In order to successfully complete this assignment you need to participate both individually and in groups during class. If you attend class in-person then have one of the instructors check your notebook and sign you out before leaving class on Friday February 10.

In-Class Assignment: Loops¶

Image showing a simple c/c++ loop code and a graphical representaiton of the loops

Image from: https://en.wikipedia.org/wiki/For_loop

Agenda for today's class (70 minutes)¶

(20 minutes) Pre class Review
(20 minutes) OpenMP Loop Pi Code
(30 minutes) Matrix Multiply

1. Pre class Review¶

In class we will talk about the basic loop sharing construct which looks like the following:

#pragma omp parallel
{
    #pragma omp for
    for (int i=0; i < max_itr; i++)
    {

    }
}

0216--OMP_Loops_pre-class-assignment

2. OpenMP Loop Example: Pi Code¶

Next we will try to help each other out so that everyone gets a parallel OpenMP version of the Pi-code working. Here are some instructions

If you are stuck or confused, raise your hand and ask for help.
If you get stuck review code in the Google document.
Help your neighbors
Share all of your solutions with each other using the following Google Document.
Review the Google Document and learn from each other's solutions.

Group Google Document

OpenMP example: Matrix Multiply¶

A simple matrix multiply between matrix $A$ (with $m$ rows and $k$ columns) and matrix $B$ (with $k$ rows and $n$ columns) into matrix $C$ (with $m$ rows and $n$ columns) is defined as follows:

$$A_{(m\times k)} \times B_{(k\times n)} = C_{(m\times n)} $$

Where each $m,n$ element in $C$ (aka $c_{m,n}$) is calculated using the dot product of the $m^{th}$ row of $A$ by the $n^{th}$ column of $B$:

$$c_{m,n} = a_{m,1}b_{1,n} + \dots + a_{m,k}b_{k,n}$$

More information about matrix multiply can be found here.

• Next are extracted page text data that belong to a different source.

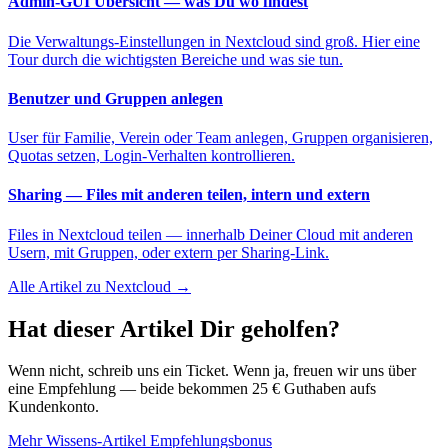
Admin-GUI Übersicht — was Du wo findest
Die Verwaltungs-Einstellungen in Nextcloud sind groß. Hier eine
Tour durch die wichtigsten Bereiche und was sie tun.
Benutzer und Gruppen anlegen
User für Familie, Verein oder Team anlegen, Gruppen organisieren,
Quotas setzen, Login-Verhalten kontrollieren.
Sharing — Files mit anderen teilen, intern und extern
Files in Nextcloud teilen — innerhalb Deiner Cloud mit anderen
Usern, mit Gruppen, oder extern per Sharing-Link.
Alle Artikel zu Nextcloud →
Hat dieser Artikel Dir geholfen?
Wenn nicht, schreib uns ein Ticket. Wenn ja, freuen wir uns über
eine Empfehlung — beide bekommen 25 € Guthaben aufs
Kundenkonto.
Mehr Wissens-Artikel
Empfehlungsbonus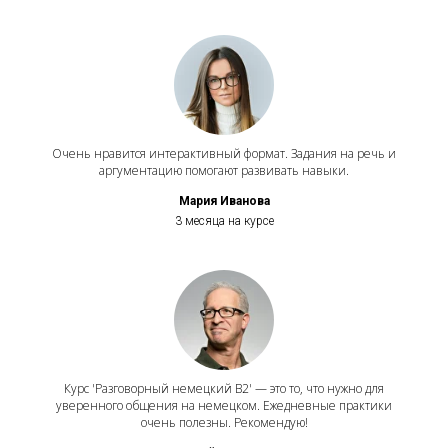
Очень нравится интерактивный формат. Задания на речь и
аргументацию помогают развивать навыки.
Мария Иванова
3 месяца на курсе
Курс 'Разговорный немецкий B2' — это то, что нужно для
уверенного общения на немецком. Ежедневные практики
очень полезны. Рекомендую!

The following C++ program is the first part of the file matmul.cpp in the class repository. It can be used to calculate a matrix multiplication between $A$ and $B$:

int main(int argc, char *argv[]){

    std::default_random_engine generator;
    std::normal_distribution<double> distribution(0.0,1.0);

    // matrix size
    int N = 10, M = 10, K = 10;

// Accept input numbers for array sizes (m,k,n)
    if (argc > 1)
        M = atoi(argv[1]);

    if (argc > 2)
        K = atoi(argv[2]);

    if (argc > 3)
        N = atoi(argv[3]);

    Darray2 A,B,C; // Define Matrices
    A.define(1,M,1,K);
    B.define(1,K,1,N);
    C.define(1,M,1,N);
    for (int j = 1; j <= K ; j++)
      for (int i = 1; i <= M ; i++)
        A(i,j) = distribution(generator);

    for (int j = 1; j <= N ; j++)
      for (int i = 1; i <= K ; i++)
        B(i,j) = distribution(generator);

//  Only time the actual matmul
    auto begin = std::chrono::high_resolution_clock::now();

    for (int j = 1; j <= N ; j++)
      for (int i = 1; i <= M ; i++)
      {
        double cij = 0.0;
         for (int k = 1; k <= K ; k++)
            cij += A(i,k)*B(k,j);
        C(i,j) = cij;
      }    

    auto end = std::chrono::high_resolution_clock::now();
    auto elapsed = std::chrono::duration_cast<std::chrono::nanoseconds>(end - begin);
    cout << "Matmul 1 [s]: " << elapsed.count()*1e-9 << endl;

✅ Do This: Inspect the above code? Can you figure out what it is doing and why?

✅ Do This: Get the above code to compile and run on the HPCC. Check the answers to make sure they seem correct. Experiment with different values of $m,n$ and $k$ to see how much time it takes for different sizes. Make a few nice plots. Note very large values may cause a segmentation fault (why?)?

✅ DO THIS: Modify the above code and compile it using OpenMP parallel for loops. Use the plain vanilla OpenMP for loop in the second matmul and experiment with collapse and schedule in the third. Use a bash script to loop over many different sizes and make a few nice plots of the results. Are you able to increase the speed of the code?

Congratulations, we're done!¶

If you attend class in-person then have one of the instructors check your notebook and sign you out before leaving class. If you are attending asynchronously, turn in your assignment using D2L.